Una bebé de un mes falleció desangrada este domingo en Gambia después de que, presuntamente, le practicaran la mutilación genital femenina (MGF). La pequeña fue trasladada de urgencia al hospital materno de Bundung, en Banjul, la capital del país, pero cuando llegó ya estaba muerta, según aseguró la Policía, que está investigando los hechos. Dos mujeres han sido detenidas y están siendo interrogadas. La MGF o ablación del clítoris está prohibida en Gambia desde 2015, pero algunos la siguen practicando a escondidas y a niñas muy pequeñas para burlar la ley. Esta muerte ha generado una ola de indignación en el país.

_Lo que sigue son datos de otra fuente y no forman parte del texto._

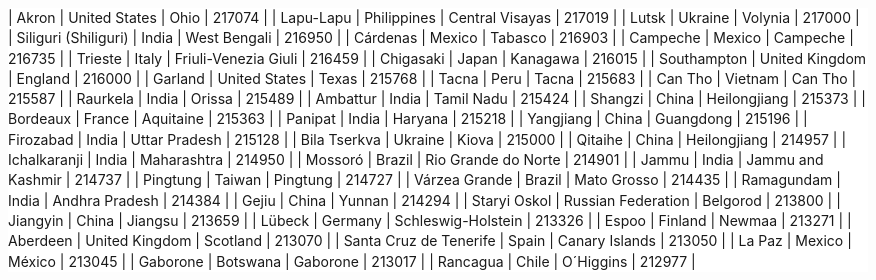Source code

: | Akron | United States | Ohio | 217074 |
| Lapu-Lapu | Philippines | Central Visayas | 217019 |
| Lutsk | Ukraine | Volynia | 217000 |
| Siliguri (Shiliguri) | India | West Bengali | 216950 |
| Cárdenas | Mexico | Tabasco | 216903 |
| Campeche | Mexico | Campeche | 216735 |
| Trieste | Italy | Friuli-Venezia Giuli | 216459 |
| Chigasaki | Japan | Kanagawa | 216015 |
| Southampton | United Kingdom | England | 216000 |
| Garland | United States | Texas | 215768 |
| Tacna | Peru | Tacna | 215683 |
| Can Tho | Vietnam | Can Tho | 215587 |
| Raurkela | India | Orissa | 215489 |
| Ambattur | India | Tamil Nadu | 215424 |
| Shangzi | China | Heilongjiang | 215373 |
| Bordeaux | France | Aquitaine | 215363 |
| Panipat | India | Haryana | 215218 |
| Yangjiang | China | Guangdong | 215196 |
| Firozabad | India | Uttar Pradesh | 215128 |
| Bila Tserkva | Ukraine | Kiova | 215000 |
| Qitaihe | China | Heilongjiang | 214957 |
| Ichalkaranji | India | Maharashtra | 214950 |
| Mossoró | Brazil | Rio Grande do Norte | 214901 |
| Jammu | India | Jammu and Kashmir | 214737 |
| Pingtung | Taiwan | Pingtung | 214727 |
| Várzea Grande | Brazil | Mato Grosso | 214435 |
| Ramagundam | India | Andhra Pradesh | 214384 |
| Gejiu | China | Yunnan | 214294 |
| Staryi Oskol | Russian Federation | Belgorod | 213800 |
| Jiangyin | China | Jiangsu | 213659 |
| Lübeck | Germany | Schleswig-Holstein | 213326 |
| Espoo | Finland | Newmaa | 213271 |
| Aberdeen | United Kingdom | Scotland | 213070 |
| Santa Cruz de Tenerife | Spain | Canary Islands | 213050 |
| La Paz | Mexico | México | 213045 |
| Gaborone | Botswana | Gaborone | 213017 |
| Rancagua | Chile | O´Higgins | 212977 |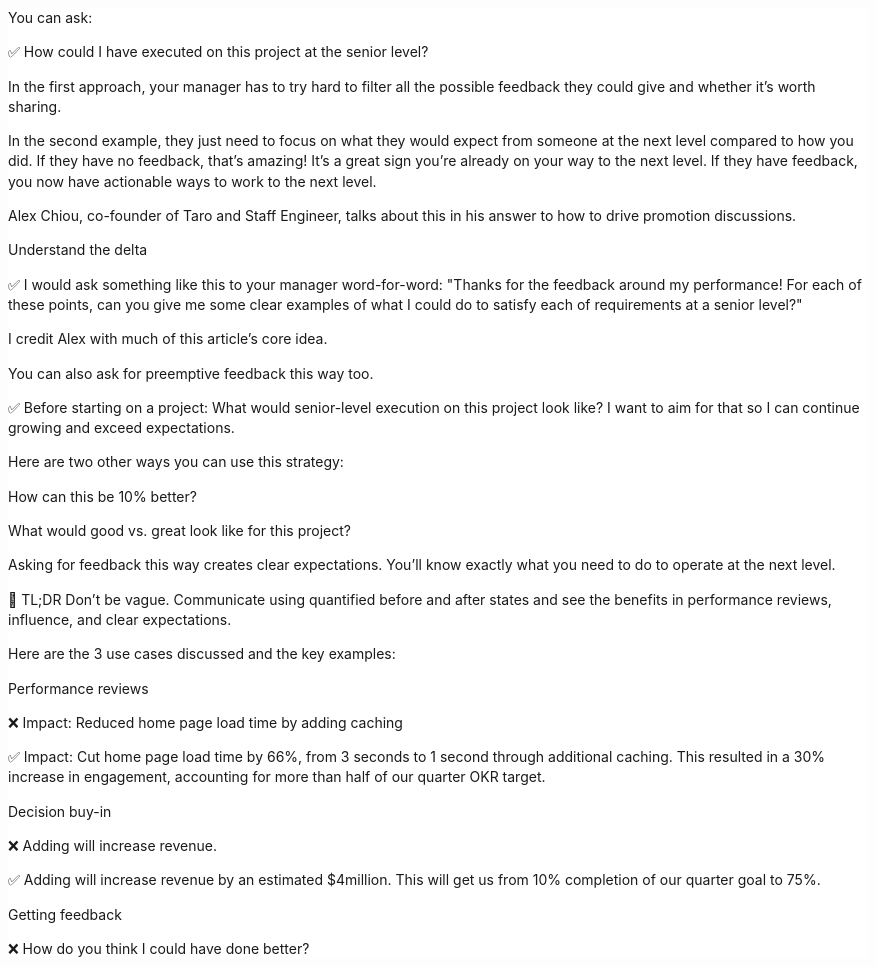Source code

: You can ask:

✅ How could I have executed on this project at the senior level?

In the first approach, your manager has to try hard to filter all the possible feedback they could give and whether it’s worth sharing.

In the second example, they just need to focus on what they would expect from someone at the next level compared to how you did. If they have no feedback, that’s amazing! It’s a great sign you’re already on your way to the next level. If they have feedback, you now have actionable ways to work to the next level.

Alex Chiou, co-founder of Taro and Staff Engineer, talks about this in his answer to how to drive promotion discussions.

Understand the delta

✅ I would ask something like this to your manager word-for-word: "Thanks for the feedback around my performance! For each of these points, can you give me some clear examples of what I could do to satisfy each of requirements at a senior level?"

I credit Alex with much of this article’s core idea.

You can also ask for preemptive feedback this way too.

✅ Before starting on a project: What would senior-level execution on this project look like? I want to aim for that so I can continue growing and exceed expectations.

Here are two other ways you can use this strategy:

How can this be 10% better?

What would good vs. great look like for this project?

Asking for feedback this way creates clear expectations. You’ll know exactly what you need to do to operate at the next level.

📖 TL;DR
Don’t be vague. Communicate using quantified before and after states and see the benefits in performance reviews, influence, and clear expectations.

Here are the 3 use cases discussed and the key examples:

Performance reviews

❌ Impact: Reduced home page load time by adding caching

✅ Impact: Cut home page load time by 66%, from 3 seconds to 1 second through additional caching. This resulted in a 30% increase in engagement, accounting for more than half of our quarter OKR target.

Decision buy-in

❌ Adding <x feature> will increase revenue.

✅ Adding <x feature> will increase revenue by an estimated $4million. This will get us from 10% completion of our quarter goal to 75%.

Getting feedback

❌ How do you think I could have done better?
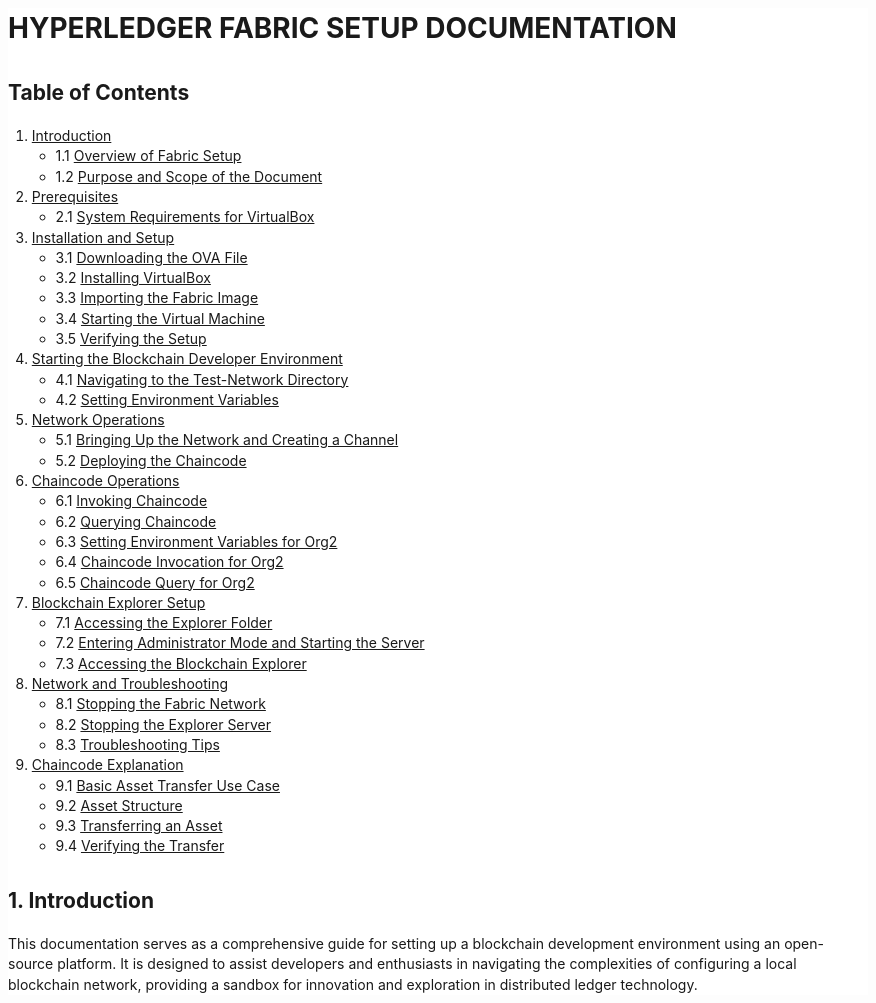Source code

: # HYPERLEDGER FABRIC SETUP DOCUMENTATION


## Table of Contents



1. [Introduction](#1-introduction)
    - 1.1 [Overview of Fabric Setup](#11-overview-of-fabric-setup)
    - 1.2 [Purpose and Scope of the Document](#12-purpose-and-scope-of-the-document)
2. [Prerequisites](#2-prerequisites)
    - 2.1 [System Requirements for VirtualBox](#21-system-requirements-for-virtualbox)
3. [Installation and Setup](#3-installation-and-setup)
    - 3.1 [Downloading the OVA File](#31-downloading-the-ova-file)
    - 3.2 [Installing VirtualBox](#32-installing-virtualbox)
    - 3.3 [Importing the Fabric Image](#33-importing-the-fabric-image)
    - 3.4 [Starting the Virtual Machine](#34-starting-the-virtual-machine)
    - 3.5 [Verifying the Setup](#35-verifying-the-setup)
4. [Starting the Blockchain Developer Environment](#4-starting-the-blockchain-developer-environment)
    - 4.1 [Navigating to the Test-Network Directory](#41-navigating-to-the-test-network-directory)
    - 4.2 [Setting Environment Variables](#42-setting-environment-variables)
5. [Network Operations](#5-network-operations)
    - 5.1 [Bringing Up the Network and Creating a Channel](#51-bringing-up-the-network-and-creating-a-channel)
    - 5.2 [Deploying the Chaincode](#52-deploying-the-chaincode)
6. [Chaincode Operations](#6-chaincode-operations)
    - 6.1 [Invoking Chaincode](#61-invoking-chaincode)
    - 6.2 [Querying Chaincode](#62-querying-chaincode)
    - 6.3 [Setting Environment Variables for Org2](#63-setting-environment-variables-for-org2)
    - 6.4 [Chaincode Invocation for Org2](#64-chaincode-invocation-for-org2)
    - 6.5 [Chaincode Query for Org2](#65-chaincode-query-for-org2)
7. [Blockchain Explorer Setup](#7-blockchain-explorer-setup)
    - 7.1 [Accessing the Explorer Folder](#71-accessing-the-explorer-folder)
    - 7.2 [Entering Administrator Mode and Starting the Server](#72-entering-administrator-mode-and-starting-the-server)
    - 7.3 [Accessing the Blockchain Explorer](#73-accessing-the-blockchain-explorer)
8. [Network and Troubleshooting](#8-network-and-troubleshooting)
    - 8.1 [Stopping the Fabric Network](#81-stopping-the-fabric-network)
    - 8.2 [Stopping the Explorer Server](#81-stopping-the-explorer-server)
    - 8.3 [Troubleshooting Tips](#82-troubleshooting-tips)
9. [Chaincode Explanation](#chaincode-explanation)
    - 9.1 [Basic Asset Transfer Use Case](#91-basic-asset-transfer-use-case)
    - 9.2 [Asset Structure](#92-asset-structure)
    - 9.3 [Transferring an Asset](#93-transferring-an-asset)
    - 9.4 [Verifying the Transfer](#94-verifying-the-transfer)

## 1. Introduction

This documentation serves as a comprehensive guide for setting up a blockchain development environment using an open-source platform. It is designed to assist developers and enthusiasts in navigating the complexities of configuring a local blockchain network, providing a sandbox for innovation and exploration in distributed ledger technology.
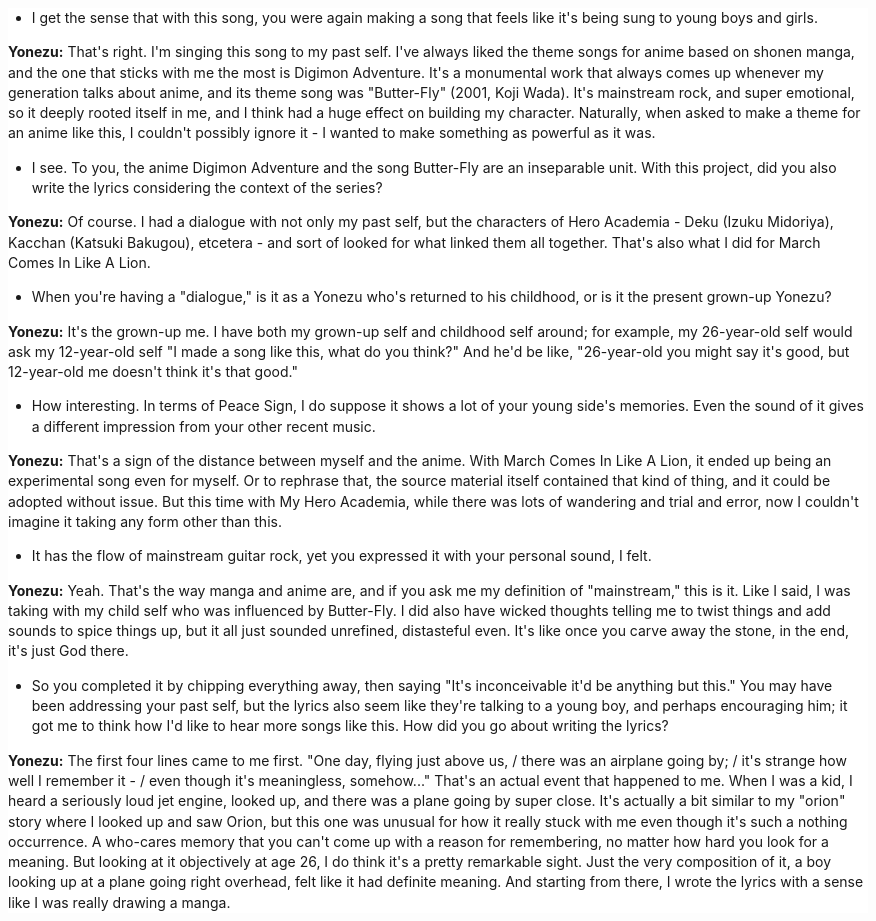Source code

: - <r>I get the sense that with this song, you were again making a song that feels like it's being sung to young boys and girls.</r>

**Yonezu:** That's right. I'm singing this song to my past self. I've always liked the theme songs for anime based on shonen manga, and the one that sticks with me the most is Digimon Adventure. It's a monumental work that always comes up whenever my generation talks about anime, and its theme song was "Butter-Fly" (2001, Koji Wada). It's mainstream rock, and super emotional, so it deeply rooted itself in me, and I think had a huge effect on building my character. Naturally, when asked to make a theme for an anime like this, I couldn't possibly ignore it - I wanted to make something as powerful as it was.

- <r>I see. To you, the anime Digimon Adventure and the song Butter-Fly are an inseparable unit. With this project, did you also write the lyrics considering the context of the series?</r>

**Yonezu:** Of course. I had a dialogue with not only my past self, but the characters of Hero Academia - Deku (Izuku Midoriya), Kacchan (Katsuki Bakugou), etcetera - and sort of looked for what linked them all together. That's also what I did for March Comes In Like A Lion.

- <r>When you're having a "dialogue," is it as a Yonezu who's returned to his childhood, or is it the present grown-up Yonezu?</r>

**Yonezu:** It's the grown-up me. I have both my grown-up self and childhood self around; for example, my 26-year-old self would ask my 12-year-old self "I made a song like this, what do you think?" And he'd be like, "26-year-old you might say it's good, but 12-year-old me doesn't think it's that good."

- <r>How interesting. In terms of Peace Sign, I do suppose it shows a lot of your young side's memories. Even the sound of it gives a different impression from your other recent music.</r>

**Yonezu:** That's a sign of the distance between myself and the anime. With March Comes In Like A Lion, it ended up being an experimental song even for myself. Or to rephrase that, the source material itself contained that kind of thing, and it could be adopted without issue. But this time with My Hero Academia, while there was lots of wandering and trial and error, now I couldn't imagine it taking any form other than this.

- <r>It has the flow of mainstream guitar rock, yet you expressed it with your personal sound, I felt.</r>

**Yonezu:** Yeah. That's the way manga and anime are, and if you ask me my definition of "mainstream," this is it. Like I said, I was taking with my child self who was influenced by Butter-Fly. I did also have wicked thoughts telling me to twist things and add sounds to spice things up, but it all just sounded unrefined, distasteful even. It's like once you carve away the stone, in the end, it's just God there.

- <r>So you completed it by chipping everything away, then saying "It's inconceivable it'd be anything but this." You may have been addressing your past self, but the lyrics also seem like they're talking to a young boy, and perhaps encouraging him; it got me to think how I'd like to hear more songs like this. How did you go about writing the lyrics?</r>

**Yonezu:** The first four lines came to me first. "One day, flying just above us, / there was an airplane going by; / it's strange how well I remember it - / even though it's meaningless, somehow..." That's an actual event that happened to me. When I was a kid, I heard a seriously loud jet engine, looked up, and there was a plane going by super close. It's actually a bit similar to my "orion" story where I looked up and saw Orion, but this one was unusual for how it really stuck with me even though it's such a nothing occurrence. A who-cares memory that you can't come up with a reason for remembering, no matter how hard you look for a meaning. But looking at it objectively at age 26, I do think it's a pretty remarkable sight. Just the very composition of it, a boy looking up at a plane going right overhead, felt like it had definite meaning. And starting from there, I wrote the lyrics with a sense like I was really drawing a manga.
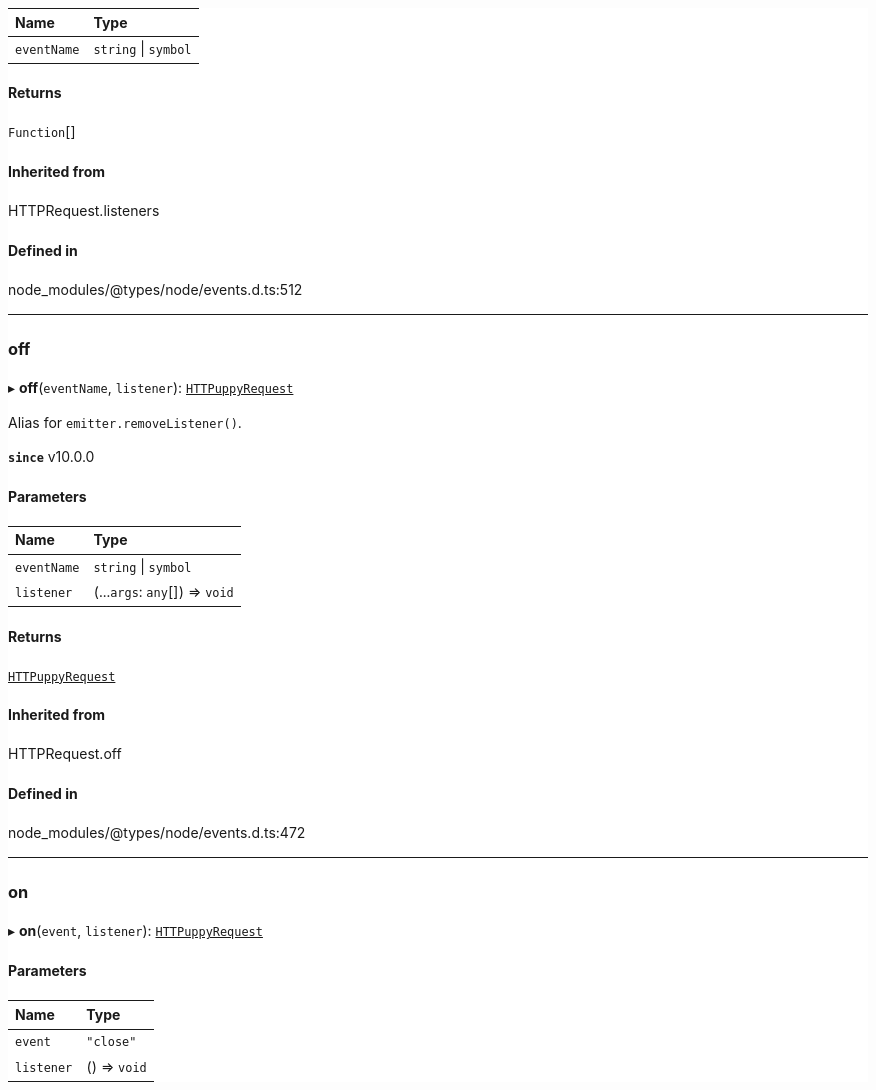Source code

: | Name | Type |
| :------ | :------ |
| `eventName` | `string` \| `symbol` |

#### Returns

`Function`[]

#### Inherited from

HTTPRequest.listeners

#### Defined in

node_modules/@types/node/events.d.ts:512

___

### off

▸ **off**(`eventName`, `listener`): [`HTTPuppyRequest`](server.HTTPuppyRequest.md)

Alias for `emitter.removeListener()`.

**`since`** v10.0.0

#### Parameters

| Name | Type |
| :------ | :------ |
| `eventName` | `string` \| `symbol` |
| `listener` | (...`args`: `any`[]) => `void` |

#### Returns

[`HTTPuppyRequest`](server.HTTPuppyRequest.md)

#### Inherited from

HTTPRequest.off

#### Defined in

node_modules/@types/node/events.d.ts:472

___

### on

▸ **on**(`event`, `listener`): [`HTTPuppyRequest`](server.HTTPuppyRequest.md)

#### Parameters

| Name | Type |
| :------ | :------ |
| `event` | ``"close"`` |
| `listener` | () => `void` |
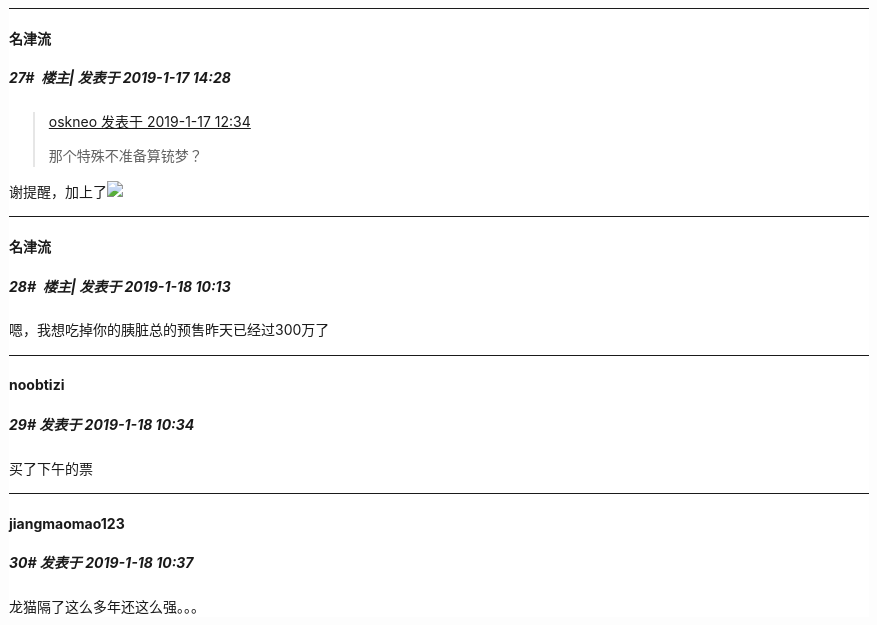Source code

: 




*****

####  名津流  
##### 27#         楼主| 发表于 2019-1-17 14:28



<blockquote><a href="httphttps://bbs.saraba1st.com/2b/forum.php?mod=redirect&amp;goto=findpost&amp;pid=42304512&amp;ptid=1804778" target="_blank">oskneo 发表于 2019-1-17 12:34</a>

那个特殊不准备算铳梦？</blockquote>
谢提醒，加上了<img src="https://static.saraba1st.com/image/smiley/face2017/035.png" referrerpolicy="no-referrer">







*****

####  名津流  
##### 28#         楼主| 发表于 2019-1-18 10:13




嗯，我想吃掉你的胰脏总的预售昨天已经过300万了







*****

####  noobtizi  
##### 29#       发表于 2019-1-18 10:34




买了下午的票







*****

####  jiangmaomao123  
##### 30#       发表于 2019-1-18 10:37




龙猫隔了这么多年还这么强。。。 



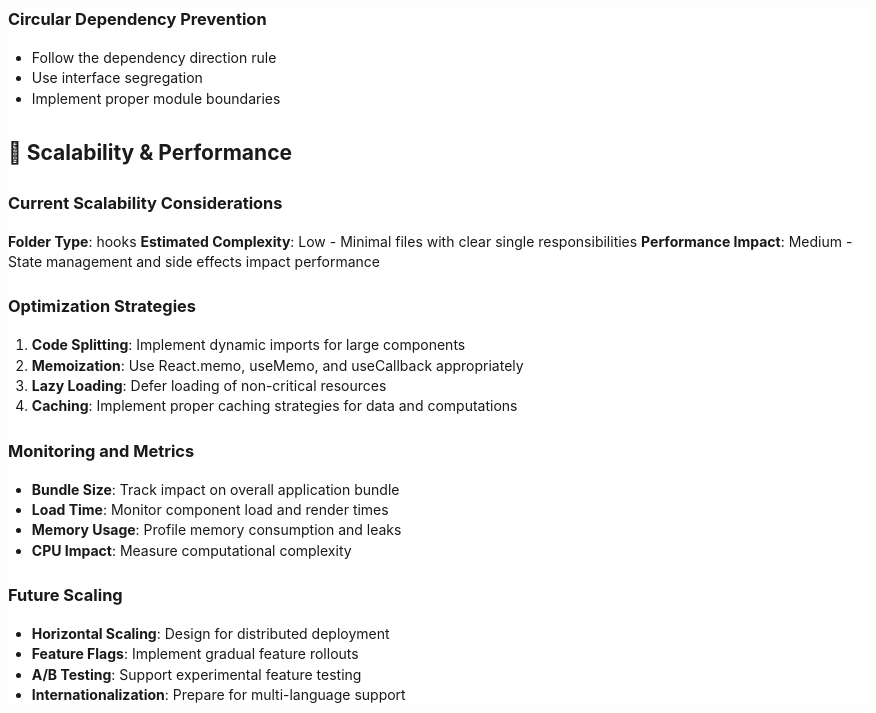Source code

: ### Circular Dependency Prevention
- Follow the dependency direction rule
- Use interface segregation
- Implement proper module boundaries

## 🚀 Scalability & Performance

### Current Scalability Considerations
**Folder Type**: hooks
**Estimated Complexity**: Low - Minimal files with clear single responsibilities
**Performance Impact**: Medium - State management and side effects impact performance

### Optimization Strategies
1. **Code Splitting**: Implement dynamic imports for large components
2. **Memoization**: Use React.memo, useMemo, and useCallback appropriately
3. **Lazy Loading**: Defer loading of non-critical resources
4. **Caching**: Implement proper caching strategies for data and computations

### Monitoring and Metrics
- **Bundle Size**: Track impact on overall application bundle
- **Load Time**: Monitor component load and render times
- **Memory Usage**: Profile memory consumption and leaks
- **CPU Impact**: Measure computational complexity

### Future Scaling
- **Horizontal Scaling**: Design for distributed deployment
- **Feature Flags**: Implement gradual feature rollouts
- **A/B Testing**: Support experimental feature testing
- **Internationalization**: Prepare for multi-language support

A falta del informe de forense, la Policía reveló que “los indicios preliminares indican que la niña fue sometida a una mutilación genital que le provocó un sangrado severo”. Los hechos sucedieron en Wellingara, un barrio de Banjul. Abdoulie Ceesay, diputado en la Asamblea Nacional, ha condenado esta muerte, que calificó de devastadora e inaceptable, y ha pedido una rápida investigación en un comunicado. “La trágica muerte de esta bebé de un mes supuestamente por complicaciones ligadas a la mutilación genital femenina me provoca un profundo pesar e indignación. Permítanme ser claro: no estoy contra la religión o la cultura. Respeto profundamente las ricas tradiciones y los valores espirituales que conforman nuestras comunidades. Sin embargo, no apoyo ni puedo apoyar la mutilación genital. La cultura no puede usarse nunca para justificar la violencia y la fe nunca se puede distorsionar para causar daño”, aseguró.